Литмир - Электронная Библиотека
A
A

Заняв одну из деревень, махновцы узнали, что местный священник передал властям список из 40 человек, сочувствующих махновцам. Все они были расстреляны. Выяснив, что крестьяне говорят правду (аргумент, способный растрогать любого юриста), партизаны отправились искать попа. Далее Волин пишет: дома его не оказалось. Кто-то сказал, что он прячется в церкви. Но на двери снаружи висел замок. Замок, поколебавшись, сорвали (ибо возникли подозрения, что навесил его, спасая священника, маленький пономарь). В церкви никого не было, но ворвавшиеся обнаружили ночной горшок, уже использованный по назначению, и запас еды. Гремя оружием, несколько человек полезли на колокольню. Люди, наблюдавшие за происходящим с площади, видели, как с колокольни на крышу церкви выбрался человек в черной рясе и в ужасе закричал: «Братцы! Братцы! Я ничего не делал! Я ничего не делал! Братцы, помилуйте, братцы…»

:: Письменное задание 1 ::
Выпишите без изменений записи начиная со строки, содержащей «FEQ-Plus – FESTOOL», и до последней строки записей включительно. Изображения в ответ не включайте.

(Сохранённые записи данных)
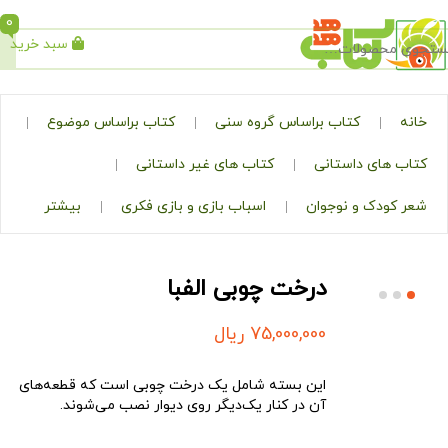
0
سبد خرید
جستجو
کتاب براساس گروه سنی
کتاب براساس موضوع
ی داستانی
کتاب های غیر داستانی
ک و نوجوان
اسباب بازی و بازی فکری
بیشتر
درخت چوبی الفبا
75,000,000
ریال
این بسته شامل یک درخت چوبی است که قطعه‌های
آن در کنار یک‌دیگر روی دیوار نصب می‌شوند.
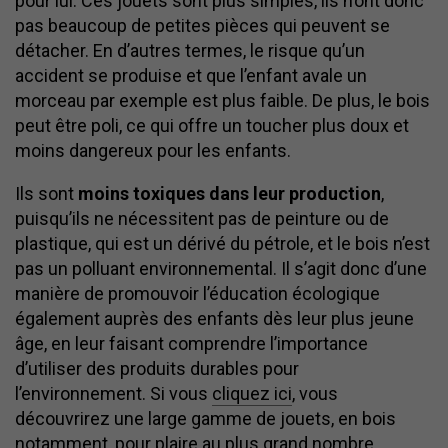
pour lui. Ces jouets sont plus simples, ils n’ont donc
pas beaucoup de petites pièces qui peuvent se
détacher. En d’autres termes, le risque qu’un
accident se produise et que l’enfant avale un
morceau par exemple est plus faible. De plus, le bois
peut être poli, ce qui offre un toucher plus doux et
moins dangereux pour les enfants.
Ils sont
moins toxiques dans leur production
,
puisqu’ils ne nécessitent pas de peinture ou de
plastique, qui est un dérivé du pétrole, et le bois n’est
pas un polluant environnemental. Il s’agit donc d’une
manière de promouvoir l’éducation écologique
également auprès des enfants dès leur plus jeune
âge, en leur faisant comprendre l’importance
d’utiliser des produits durables pour
l’environnement. Si vous
cliquez ici
, vous
découvrirez une large gamme de jouets, en bois
notamment, pour plaire au plus grand nombre.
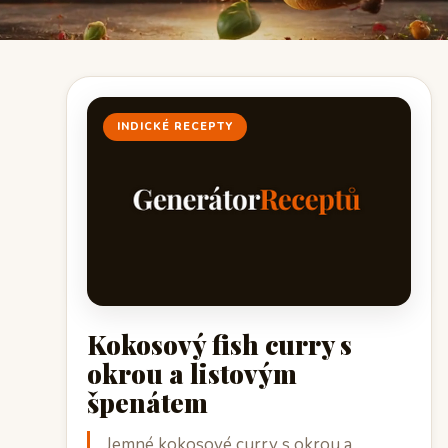
INDICKÉ RECEPTY
Kokosový fish curry s
okrou a listovým
špenátem
Jemné kokosové curry s okrou a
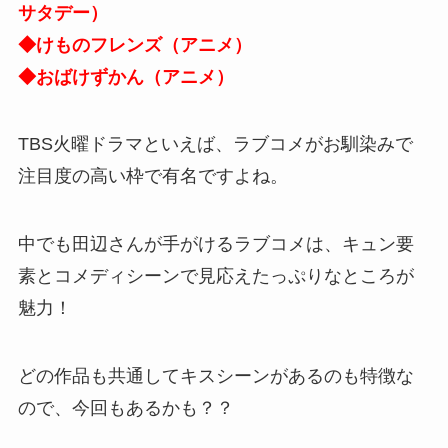
サタデー）
◆けものフレンズ（アニメ）
◆おばけずかん（アニメ）
TBS火曜ドラマといえば、ラブコメがお馴染みで
注目度の高い枠で有名ですよね。
中でも田辺さんが手がけるラブコメは、キュン要
素とコメディシーンで見応えたっぷりなところが
魅力！
どの作品も共通してキスシーンがあるのも特徴な
ので、今回もあるかも？？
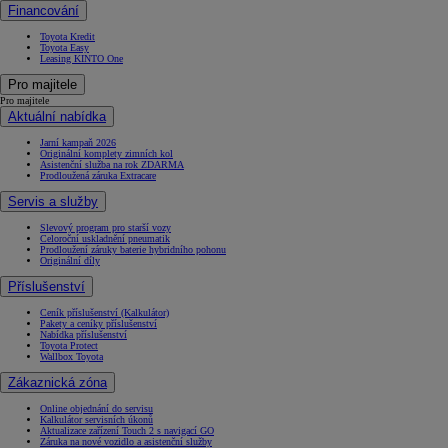
Financování
Toyota Kredit
Toyota Easy
Leasing KINTO One
Pro majitele
Pro majitele
Aktuální nabídka
Jarní kampaň 2026
Originální komplety zimních kol
Asistenční služba na rok ZDARMA
Prodloužená záruka Extracare
Servis a služby
Slevový program pro starší vozy
Celoroční uskladnění pneumatik
Prodloužení záruky baterie hybridního pohonu
Originální díly
Příslušenství
Ceník příslušenství (Kalkulátor)
Pakety a ceníky příslušenství
Nabídka příslušenství
Toyota Protect
Wallbox Toyota
Zákaznická zóna
Online objednání do servisu
Kalkulátor servisních úkonů
Aktualizace zařízení Touch 2 s navigací GO
Záruka na nové vozidlo a asistenční služby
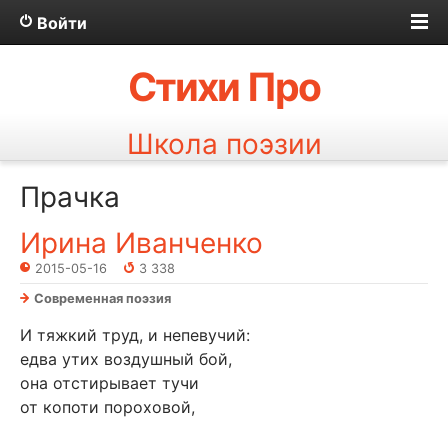
Войти
Стихи Про
Школа поэзии
Прачка
Ирина Иванченко
2015-05-16
3 338
Современная поэзия
И тяжкий труд, и непевучий:
едва утих воздушный бой,
она отстирывает тучи
от копоти пороховой,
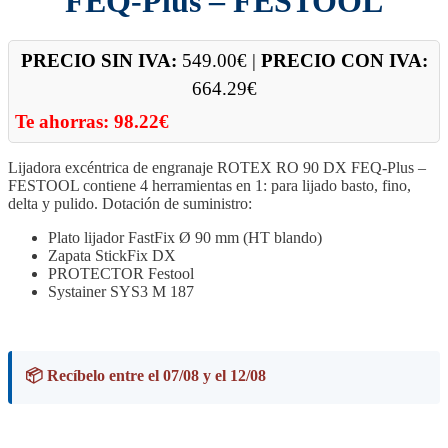
FEQ-Plus – FESTOOL
PRECIO SIN IVA:
549.00
€
|
PRECIO CON IVA:
664.29
€
Te ahorras:
98.22
€
Lijadora excéntrica de engranaje ROTEX RO 90 DX FEQ-Plus –
FESTOOL contiene 4 herramientas en 1: para lijado basto, fino,
delta y pulido. Dotación de suministro:
Plato lijador FastFix Ø 90 mm (HT blando)
Zapata StickFix DX
PROTECTOR Festool
Systainer SYS3 M 187
📦 Recíbelo entre el 07/08 y el 12/08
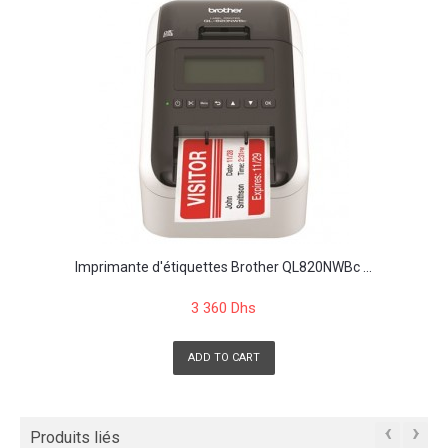
Imprimante d'étiquettes Brother QL820NWBc ...
3 360 Dhs
ADD TO CART
‹
›
Produits liés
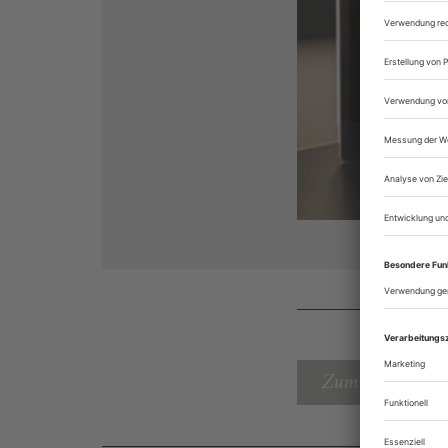
Zum Inhaltsverz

:: Письменное задание 2 ::
Продолжите текст о поисках священника махновцами, начав сразу после последнего приведённого предложения.

:: Письменный ответ 1 ::
FEQ-Plus – FESTOOL
PRECIO SIN IVA:
549.00
€
|
PRECIO CON IVA:
664.29
€
Te ahorras:
98.22
€
Lijadora excéntrica de engranaje ROTEX RO 90 DX FEQ-Plus –
FESTOOL contiene 4 herramientas en 1: para lijado basto, fino,
delta y pulido. Dotación de suministro:
Plato lijador FastFix Ø 90 mm (HT blando)
Zapata StickFix DX
PROTECTOR Festool
Systainer SYS3 M 187
📦 Recíbelo entre el 07/08 y el 12/08
Imprimante d'étiquettes Brother QL820NWBc ...
3 360 Dhs
ADD TO CART
‹
›
Produits liés
Zum Inhaltsverz

:: Письменный ответ 2 ::
Его схватили за рясу и стащили вниз, приволокли «по случайности», как пишет Волин, во двор к крестьянину, где остановилась махновская секция пропаганды. Тут же был устроен народный суд. Анархисты, следуя правилу не навязывать собственного мнения, не вмешивались, а только (не без скрытого удовольствия?) наблюдали. Поп был молод, с длинными волосами цвета соломы, очень напуган.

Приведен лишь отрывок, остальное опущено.